# [Work request]
Output the full listing below exactly, without the pictures.

# [Available data]
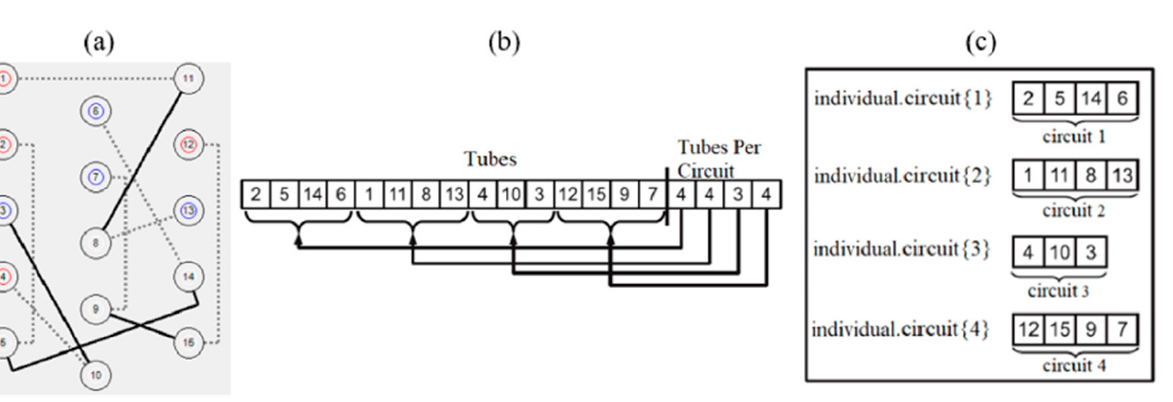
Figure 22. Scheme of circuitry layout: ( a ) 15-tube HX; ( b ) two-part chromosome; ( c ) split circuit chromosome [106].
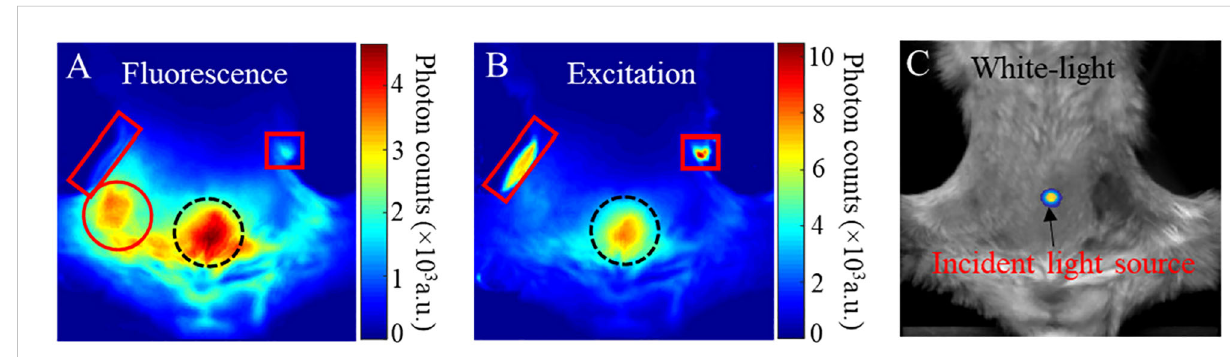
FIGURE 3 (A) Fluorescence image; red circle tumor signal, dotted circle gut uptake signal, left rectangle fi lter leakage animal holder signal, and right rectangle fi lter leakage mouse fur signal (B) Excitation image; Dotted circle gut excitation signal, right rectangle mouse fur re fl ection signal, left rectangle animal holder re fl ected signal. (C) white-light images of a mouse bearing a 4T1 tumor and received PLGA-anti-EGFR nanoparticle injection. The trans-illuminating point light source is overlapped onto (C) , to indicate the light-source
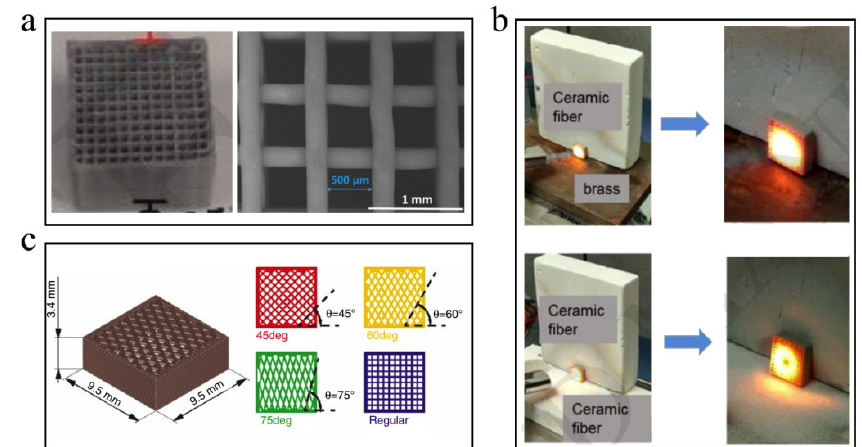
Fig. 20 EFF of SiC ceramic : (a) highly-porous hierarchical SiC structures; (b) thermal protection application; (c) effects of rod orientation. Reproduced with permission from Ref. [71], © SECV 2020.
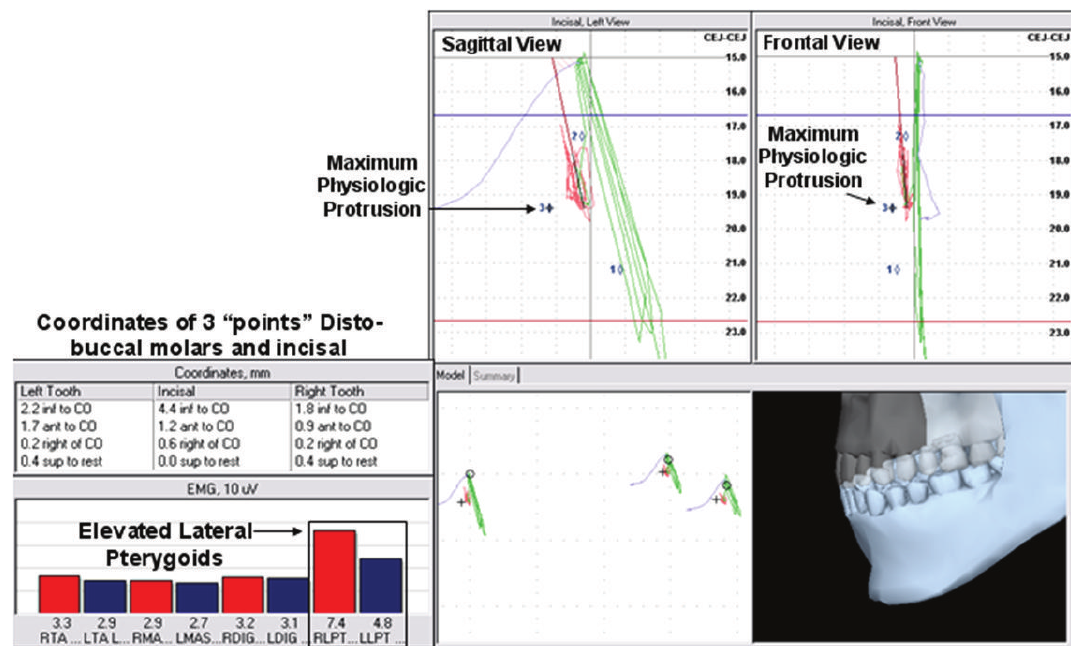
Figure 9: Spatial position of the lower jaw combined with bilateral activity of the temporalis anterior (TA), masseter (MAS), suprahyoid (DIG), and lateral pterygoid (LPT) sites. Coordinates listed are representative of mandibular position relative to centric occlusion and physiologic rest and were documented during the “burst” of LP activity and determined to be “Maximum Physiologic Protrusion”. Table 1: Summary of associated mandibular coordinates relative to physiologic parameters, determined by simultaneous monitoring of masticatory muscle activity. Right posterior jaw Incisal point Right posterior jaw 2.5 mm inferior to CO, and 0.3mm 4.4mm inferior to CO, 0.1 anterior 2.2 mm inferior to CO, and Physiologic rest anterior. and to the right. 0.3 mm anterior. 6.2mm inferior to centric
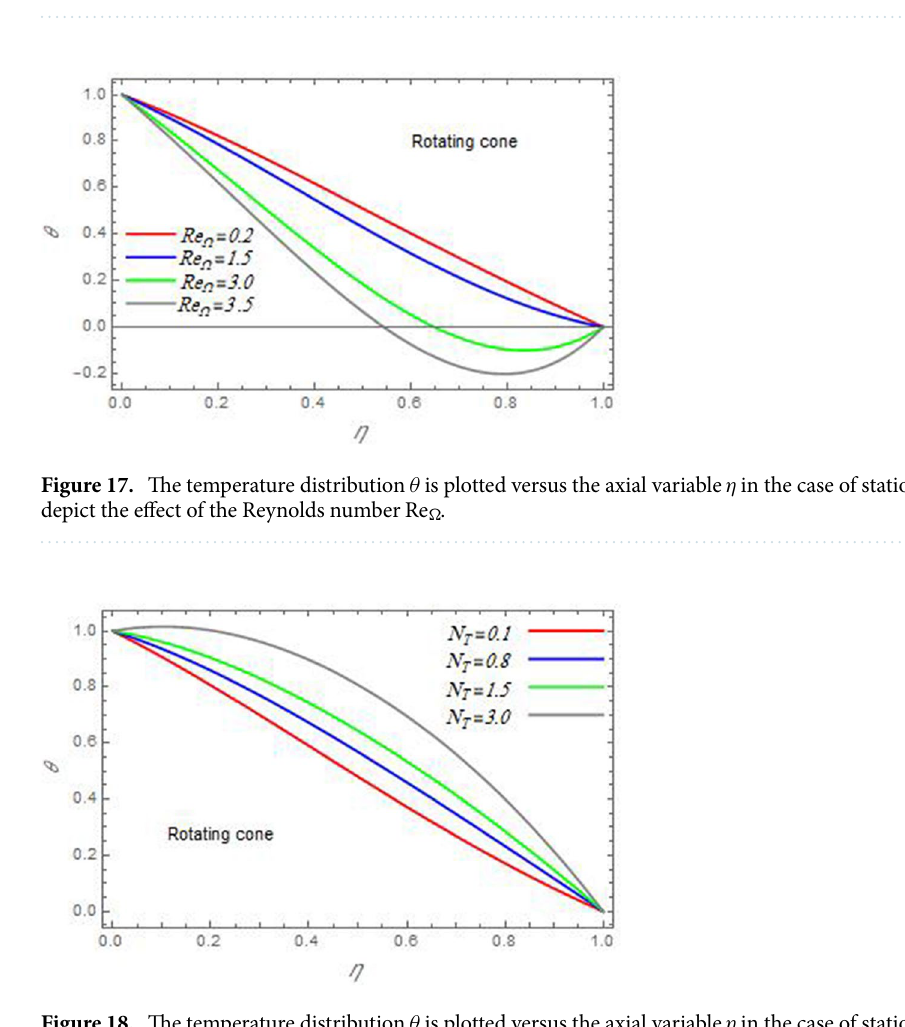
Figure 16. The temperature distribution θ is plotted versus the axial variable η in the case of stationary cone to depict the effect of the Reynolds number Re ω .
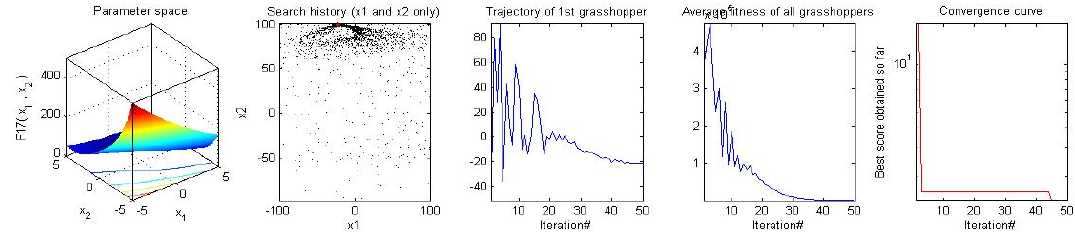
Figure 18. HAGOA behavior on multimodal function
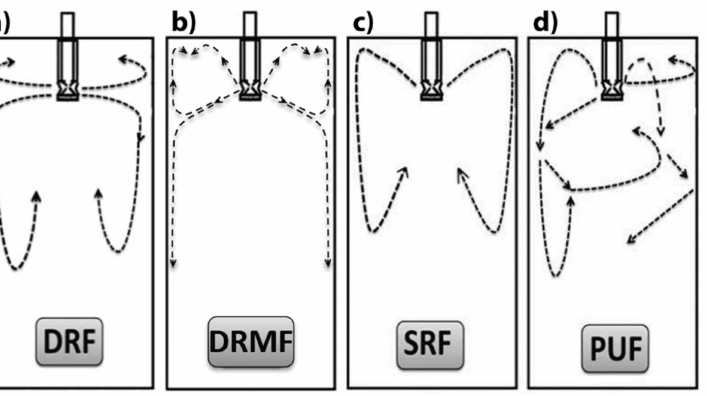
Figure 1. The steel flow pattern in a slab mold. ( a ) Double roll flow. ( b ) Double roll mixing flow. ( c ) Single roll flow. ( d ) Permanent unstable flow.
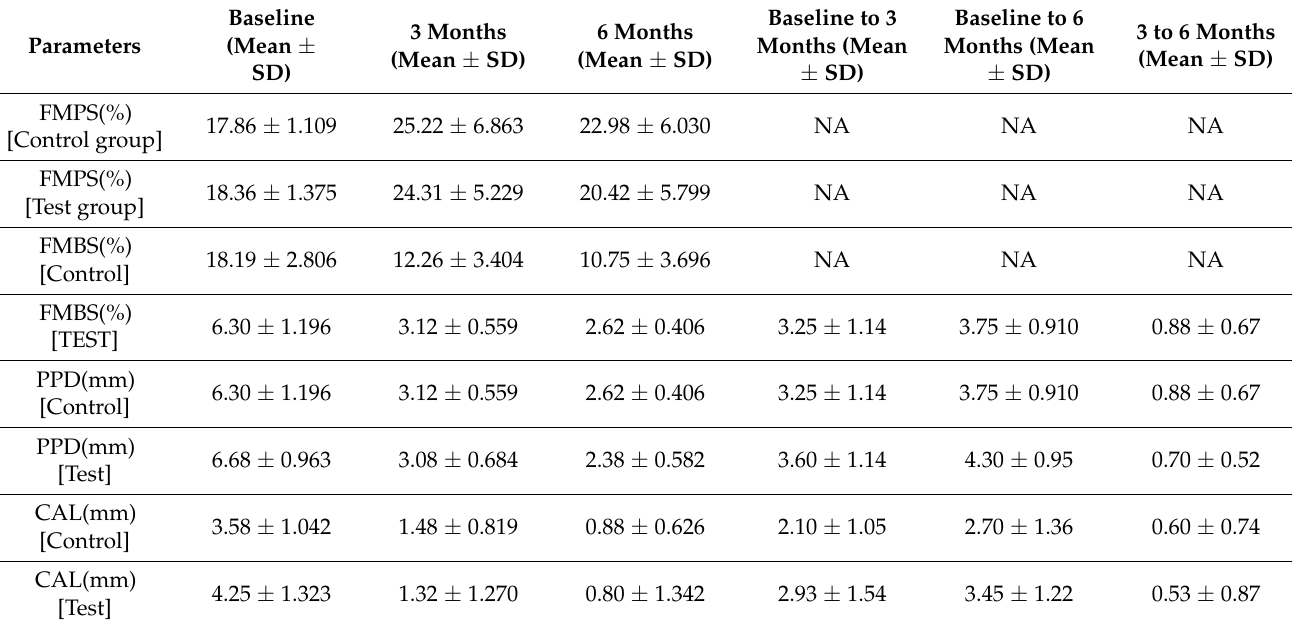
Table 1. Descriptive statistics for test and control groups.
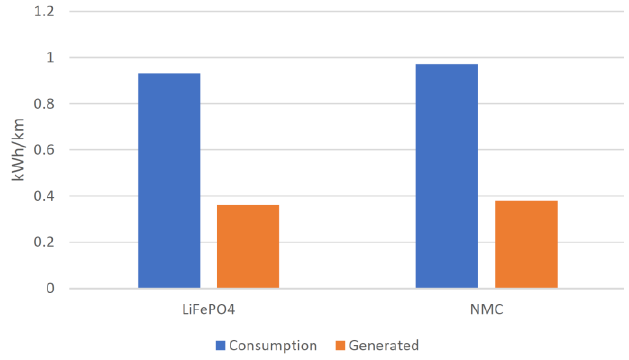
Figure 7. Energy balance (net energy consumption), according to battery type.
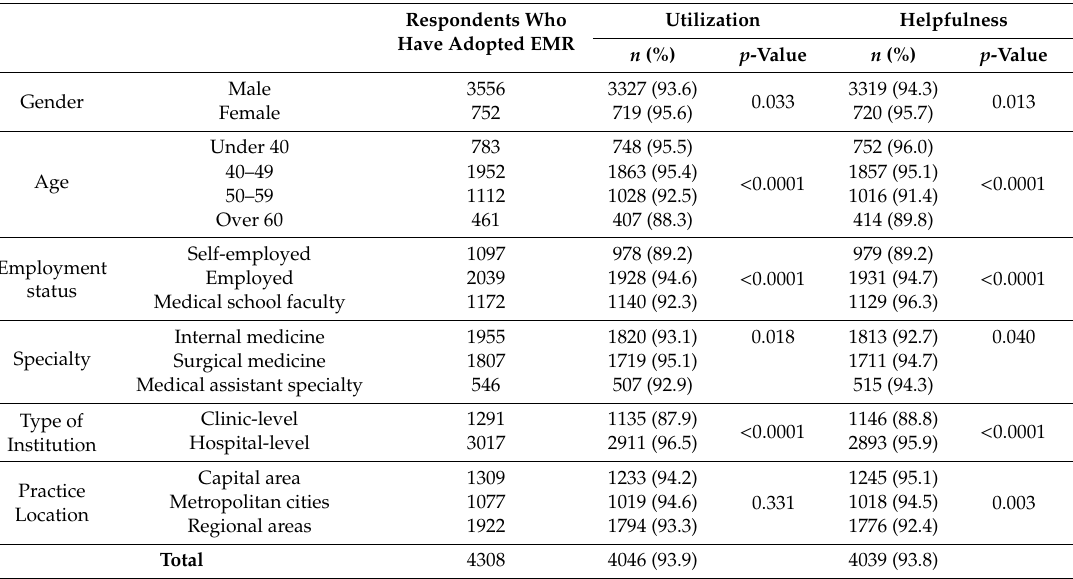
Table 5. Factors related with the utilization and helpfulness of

# [Task response]
Figure 22. Scheme of circuitry layout: ( a ) 15-tube HX; ( b ) two-part chromosome; ( c ) split circuit chromosome [106].
FIGURE 3 (A) Fluorescence image; red circle tumor signal, dotted circle gut uptake signal, left rectangle fi lter leakage animal holder signal, and right rectangle fi lter leakage mouse fur signal (B) Excitation image; Dotted circle gut excitation signal, right rectangle mouse fur re fl ection signal, left rectangle animal holder re fl ected signal. (C) white-light images of a mouse bearing a 4T1 tumor and received PLGA-anti-EGFR nanoparticle injection. The trans-illuminating point light source is overlapped onto (C) , to indicate the light-source
Fig. 20 EFF of SiC ceramic : (a) highly-porous hierarchical SiC structures; (b) thermal protection application; (c) effects of rod orientation. Reproduced with permission from Ref. [71], © SECV 2020.
Figure 9: Spatial position of the lower jaw combined with bilateral activity of the temporalis anterior (TA), masseter (MAS), suprahyoid (DIG), and lateral pterygoid (LPT) sites. Coordinates listed are representative of mandibular position relative to centric occlusion and physiologic rest and were documented during the “burst” of LP activity and determined to be “Maximum Physiologic Protrusion”. Table 1: Summary of associated mandibular coordinates relative to physiologic parameters, determined by simultaneous monitoring of masticatory muscle activity. Right posterior jaw Incisal point Right posterior jaw 2.5 mm inferior to CO, and 0.3mm 4.4mm inferior to CO, 0.1 anterior 2.2 mm inferior to CO, and Physiologic rest anterior. and to the right. 0.3 mm anterior. 6.2mm inferior to centric
Figure 16. The temperature distribution θ is plotted versus the axial variable η in the case of stationary cone to depict the effect of the Reynolds number Re ω .
Figure 18. HAGOA behavior on multimodal function
Figure 1. The steel flow pattern in a slab mold. ( a ) Double roll flow. ( b ) Double roll mixing flow. ( c ) Single roll flow. ( d ) Permanent unstable flow.
Table 1. Descriptive statistics for test and control groups.
Figure 7. Energy balance (net energy consumption), according to battery type.
Table 5. Factors related with the utilization and helpfulness of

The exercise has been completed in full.